Trichomanes Armstrongii, Baker.
(Hymenophyllum Armstrongii, Hook. f.)

A very small species, forming dense dark green coloured masses beneath water-falls; rhizome creeping, very slender; fronds about ½ inch long, usually pinnate, but frequently flabellate; pinnules few, 2–4 lines wide, with no veins but the midrib, and a peculiar purple ciliated margin, which distinguishes the species from any other New Zealand form; sori 1–2 or 4 to a frond at the tips of the pinnules, obconic and ciliated.

Hab.—Waterfalls near the sources of the Waimakiriri, altitude 3,800 feet, Dr. Haast and J. B. Armstrong, 1867.

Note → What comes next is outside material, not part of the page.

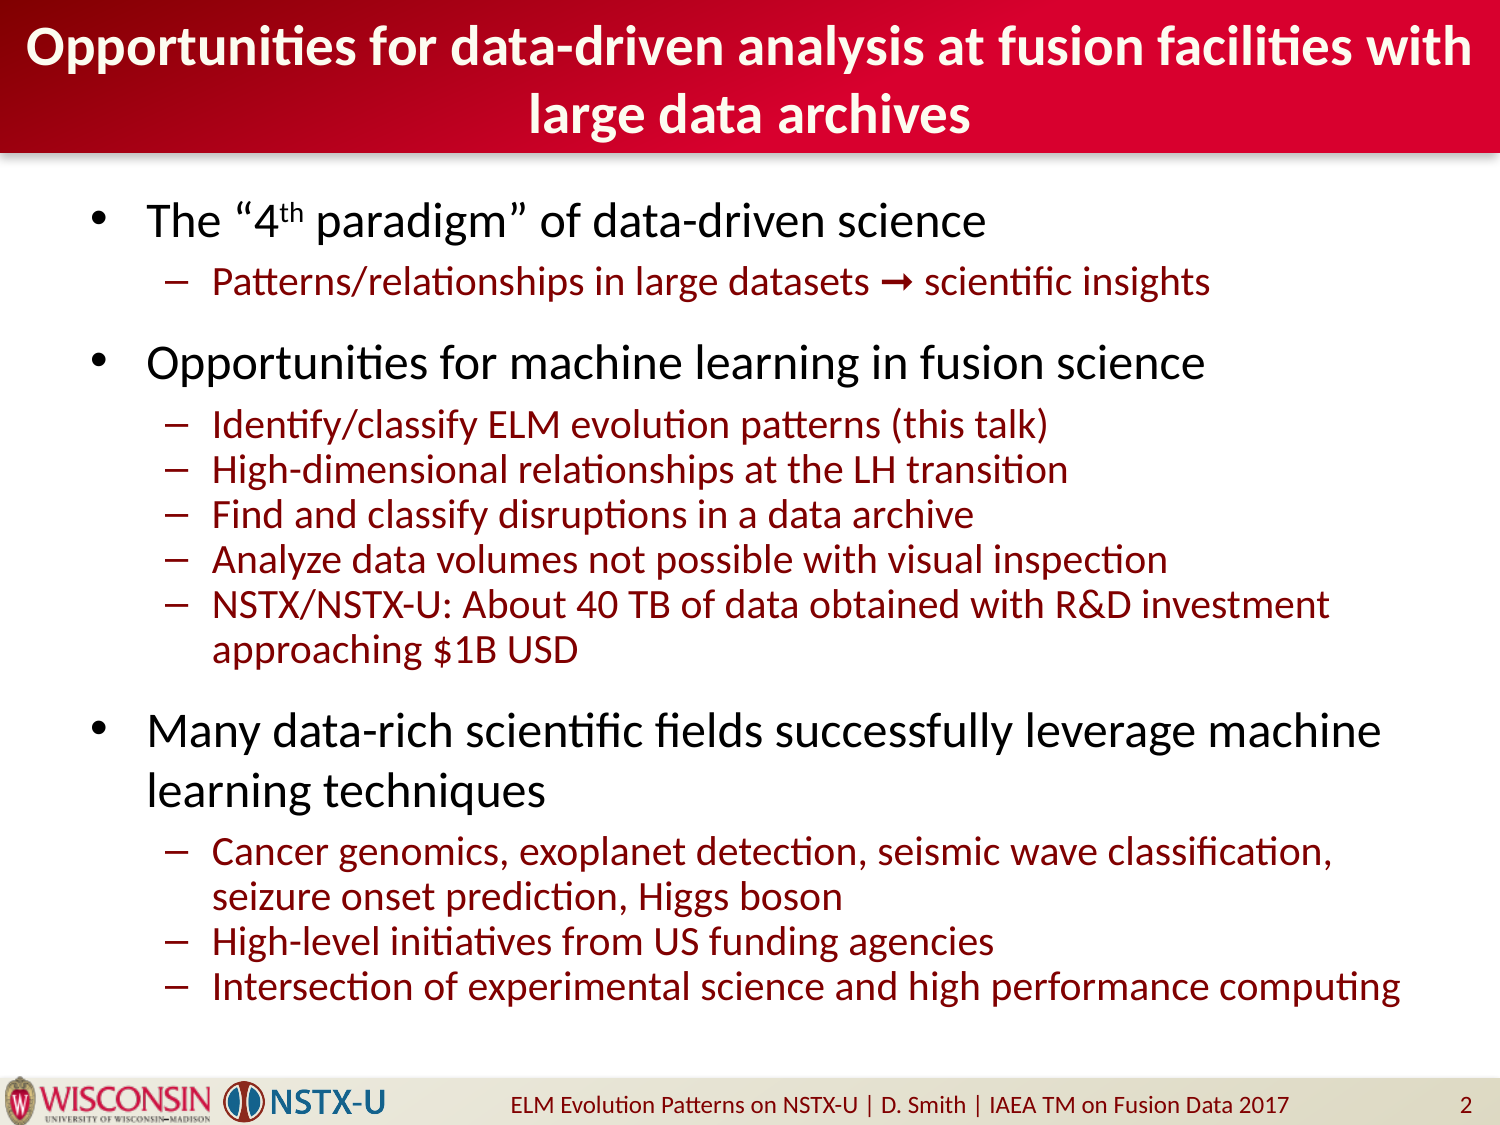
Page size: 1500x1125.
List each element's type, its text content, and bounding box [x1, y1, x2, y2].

Veronica anomala, Armstrong. n. s.

A slender, erect, quite glabrous shrub, 2–3 feet high, with long weak purplish branches. Leaves patent, shortly petioled, glabrous, ½–1 inch long, ¼ inch broad, coriaceous, linear-oblong, concave, entire, polished on the upper surface; midrib obscure. Flowers crowded together at the points of the branches; sessile in the axils of the uppermost leaves; sepals ⅙ inch long, linear-oblong, acute; corolla white, tube ¼ inch long; limb ¼–½ inch broad; lobes 3 nearly equal, or 2 unequal, with the longer one forked at the tip; capsule not seen. Flowers in winter.

A curious plant, differing from all other Veronicas in the number of corolla lobes. In foliage it much resembles V. vernicosa, and in the corolla has some distant resemblance to V. Colensoi. It may prove to be an hybrid between these two species.

Hab.—Head waters of the River Rakaia.

Gentiana Novœ Zelandiœ, Armstrong. n. s.

Root slender, annual; stems numerous from the root, ascending, about 6 inches high, very slender, rather leafy, many-flowered, black when dry. Leaves linear-spathulate, linear-oblong, or spathulate-oblong, ¼ to ½ inch long. Flowers about ½ inch long, pale yellow, on slender pedicels; calyx rather deeply divided; lobes shorter than the corolla, linear-acute; corolla-lobes, ovate-oblong, acute.

Hab.—Sources of Rangitata River, Armstrong.